As part of a project I have assigned myself as a way of improving my knowledge of F# and functional programming in general, I am attempting to write a string pattern-matching algorithm from scratch without using any loops or variables (or regular expressions, or String.Replace and friends). As this is purely a learning project, I'm not interested in the best possible way to do it, just the best functional way to do it.
I'm trying to write a function that accepts a wildcard character, a pattern string, and an input string as parameters. If the pattern does not match the input, the function returns None
. If the pattern does match the input, the function returns Some(str)
where str
is whatever part of the input string matched any wildcards that might have been present in the pattern string.
I have this mostly working, and I'll include the code in a moment. I've written a generic pattern-matching function that works on any generic list of anything that supports equality, and then a helper function that takes strings and passes lists of characters to the generic function. This all works, except for one thing: the support for multiple wildcards in the pattern string isn't very good - it takes the matches for each wildcard and concatenates them together into a single string in the output.
For example:
> strMatch '*' "foo" "bar";;
val it : string option = None
> strMatch '*' "test" "test";;
val it : string option = Some ""
> strMatch '*' "functional programming is *" "functional programming is fun";;
val it : string option = Some "fun"
> strMatch '*' "* and *" "you and me";;
val it : string option = Some "youme"
It's the last one that I'm trying to fix.
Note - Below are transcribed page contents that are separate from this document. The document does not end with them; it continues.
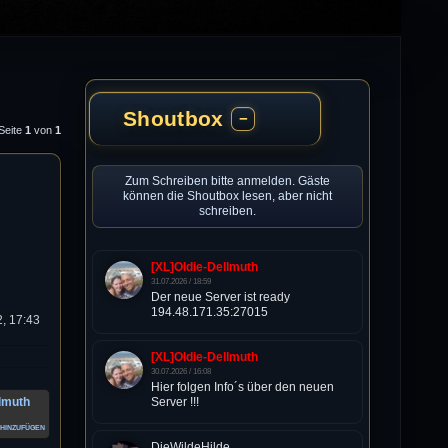
Shoutbox
−
 Seite
1
von
1
Zum Schreiben bitte anmelden. Gäste
können die Shoutbox lesen, aber nicht
schreiben.
[XL]Oldie-Dellmuth
31.07.2026 / 18:59
Der neue Server ist ready
194.48.171.35:27015
, 17:43
[XL]Oldie-Dellmuth
30.07.2026 / 16:08
Hier folgen Info´s über den neuen
llmuth
Server !!!
hinzufügen
DieWildeHilde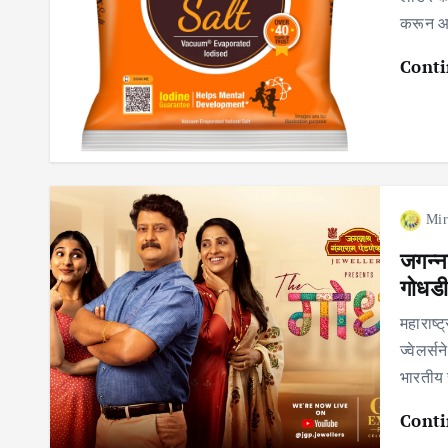
करून आप
Conti
Mir
जगन्ना
गोधडी
महाराष्ट
ज्वेलर्स
भारतीय 
Conti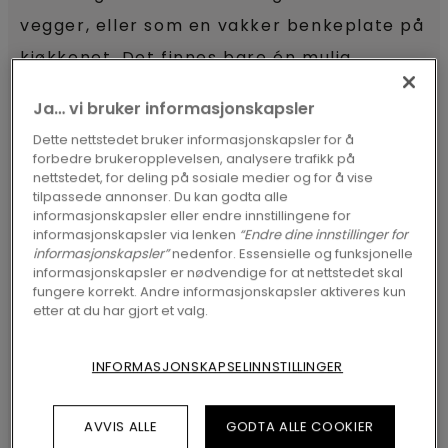
vegger, eller som en vakker benkeplate på
kjøkkenet. Det finnes bare én mulig
nedside: prisen. Heldigvis finnes det en like
Ja… vi bruker informasjonskapsler
vakker og mer budsjettvennlig løsning:
Dette nettstedet bruker informasjonskapsler for å
vinylgulv med marmor mønster.
forbedre brukeropplevelsen, analysere trafikk på
nettstedet, for deling på sosiale medier og for å vise
tilpassede annonser. Du kan godta alle
informasjonskapsler eller endre innstillingene for
OPPDAG VÅRE VINYLGULV I MARMOR
informasjonskapsler via lenken
“Endre dine innstillinger for
informasjonskapsler”
nedenfor. Essensielle og funksjonelle
informasjonskapsler er nødvendige for at nettstedet skal
fungere korrekt. Andre informasjonskapsler aktiveres kun
Samme marmor design,
etter at du har gjort et valg.
sterkere ytelser
INFORMASJONSKAPSELINNSTILLINGER
En samling av
vinylgulv
med ultra-realistisk
marmor-mønster: dette er Italiensk
AVVIS ALLE
GODTA ALLE COOKIER
marmor. Til forskjell fra et virkelig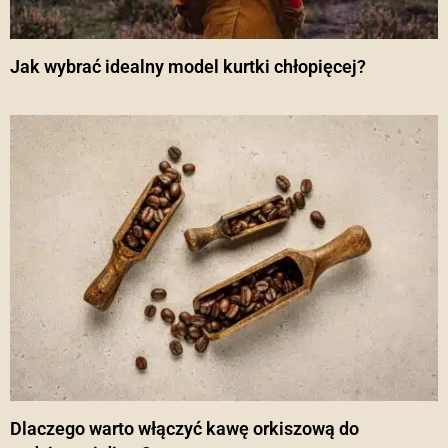
Jak wybrać idealny model kurtki chłopięcej?
Dlaczego warto włączyć kawę orkiszową do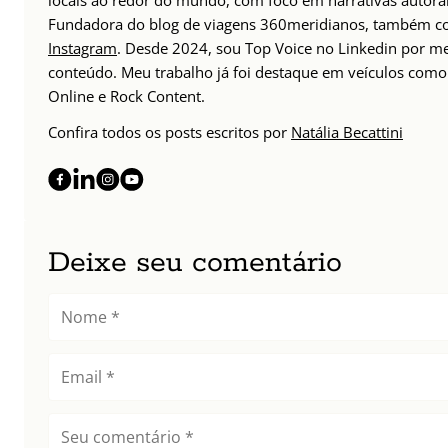
locais ao redor do mundo, com foco em narrativas autorais
Fundadora do blog de viagens 360meridianos, também com
Instagram
. Desde 2024, sou Top Voice no Linkedin por m
conteúdo. Meu trabalho já foi destaque em veículos como 
Online e Rock Content.
Confira todos os posts escritos por
Natália Becattini
Deixe seu comentário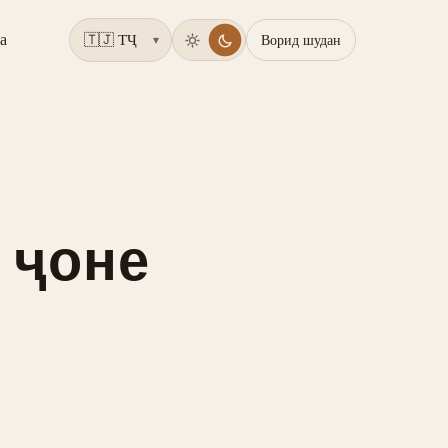
а
Ворид шудан
▾
 ҷоне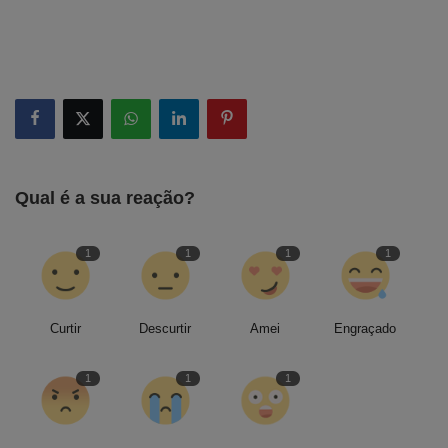
Qual é a sua reação?
1
1
1
1
Curtir
Descurtir
Amei
Engraçado
1
1
1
Ideally I'd like to return a list of strings rather than a single string, with each element in the list being the string that matched one wildcard. Failing that, I can probably make do with a version that returns only the match for the first wildcard - it's the concatenated values from both wildcards that I need to get rid of. I'm just not quite sure how to approach it.
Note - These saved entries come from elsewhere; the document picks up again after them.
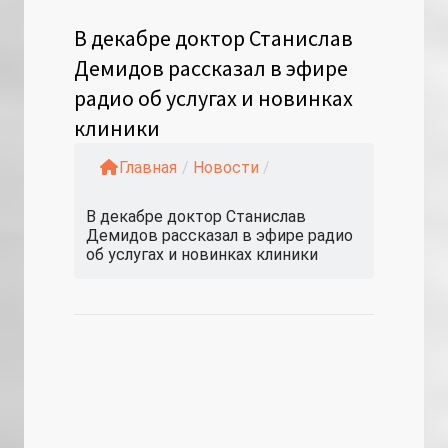
В декабре доктор Станислав
Демидов рассказал в эфире
радио об услугах и новинках
клиники
Главная
/
Новости
/
В декабре доктор Станислав
Демидов рассказал в эфире радио
об услугах и новинках клиники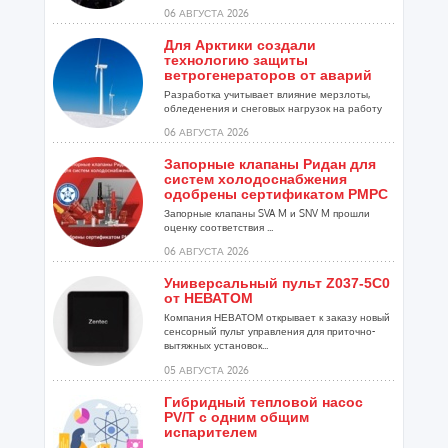
06 АВГУСТА 2026
Для Арктики создали
технологию защиты
ветрогенераторов от аварий
Разработка учитывает влияние мерзлоты,
обледенения и снеговых нагрузок на работу
установок...
06 АВГУСТА 2026
Запорные клапаны Ридан для
систем холодоснабжения
одобрены сертификатом РМРС
Запорные клапаны SVA M и SNV M прошли
оценку соответствия ...
06 АВГУСТА 2026
Универсальный пульт Z037-5C0
от НЕВАТОМ
Компания НЕВАТОМ открывает к заказу новый
сенсорный пульт управления для приточно-
вытяжных установок...
05 АВГУСТА 2026
Гибридный тепловой насос
PV/T с одним общим
испарителем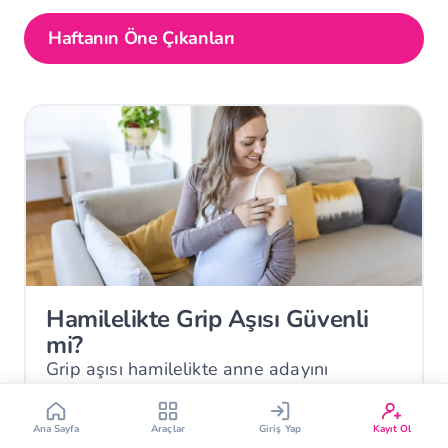
Haftanın Öne Çıkanları
Çin Takvimi
Bebek İsim Bulucu
Bebek Burcu
Bebek Aşı Takvimi
Vücut Kitle Endeksi
Gebelik Hesaplama
Hamilelikte Grip Aşısı Güvenli
mi?
Yumurtlama Hesaplama
Gebe Sözlüğü
Grip aşısı hamilelikte anne adayını
korurken plasentadan geçen antikorlarla
bebeğe de doğum sonrası koruma
Ana Sayfa
Araçlar
Giriş Yap
Kayıt Ol
sağlayabilir.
So if anyone can suggest how I can group my return values by which wildcard they matched, I would be grateful. I'm also interested in any other improvements to my code that you might want to suggest.
let rec doMatch (wildcard:'a) (pat:'a list) (input:'a list) : 'a list option =
let singleMatch p i =
match (p, i) with
| phd :: ptl, ihd :: itl ->
if phd = wildcard then
match doMatch wildcard ptl itl with
| None -> None
| Some x -> Some(ihd :: x)
else None
| _ -> None
let longerMatch p i =
match (p, i) with
| phd :: ptl, ihd :: itl ->
if phd = wildcard then
match doMatch wildcard p itl with
| None -> None
| Some x -> Some(ihd :: x)
else None
| _ -> None
match (pat, input) with
| [], [] -> Some([])
| [], _::_ -> None
| _::_, [] -> None
| phd :: ptl, ihd :: itl ->
if phd <> wildcard then
if phd = ihd then doMatch wildcard ptl itl
else None
else
match singleMatch pat input with
| Some x -> Some(x)
| None -> longerMatch pat input
let strMatch (wildcard:char) (pat:string) (input:string) =
match doMatch wildcard (List.ofSeq pat) (List.ofSeq input) with
| None -> None
| Some x -> Some(new string(Array.ofList x))
You've probably guessed, but this is part of an Eliza chat-bot implementation in F#.